Search code examples
hadoopapache-pig

How can I add a header row to files created from Pig (Hadoop)?


I'm writing a pig latin script similar to the following:

A = load 'data' using PigStorage('\t');
store A into my_data using PigStorage();

This outputs

(Bob, 10, 4.0)
(Jim, 11, 3.25)
(Paul, 9, 2.75)

I'd like to add a first header row to each file stored in HDFS

(Name, Age, GPA)
(Bob, 10, 4.0)
(Jim, 11, 3.25)
(Paul, 9, 2.75)

Any ideas?


Solution

  • This doesn't really make sense for Pig. Each line is a separate record of data, and so unless there is really a person named Name, with an age of Age, and a GPA of GPA, having such a line is wrong. Also, Pig makes no guarantees about the order in which fields will be output (unless using ORDER BY), so your header row might show up anywhere.

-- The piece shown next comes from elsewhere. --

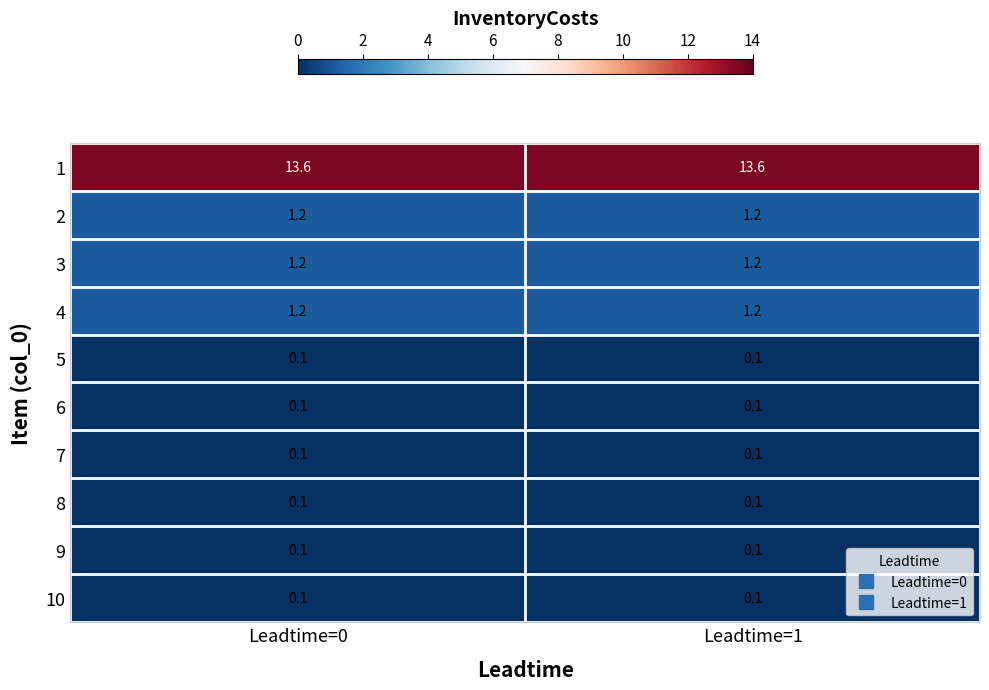

What is the sum of the 4 values at Leadtime=0 and Leadtime=1?

2.4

    What you are asking for is a way to keep your schema around after Pig is done with its work, so that you don't have to remember what it is or look it up somewhere. Starting with Pig 0.10, this has been possible with PigStorage by storing the schema of the relation as a JSON file .pig_schema, in the same directory as the output. See this page for more detailed information about what that is and how to use it.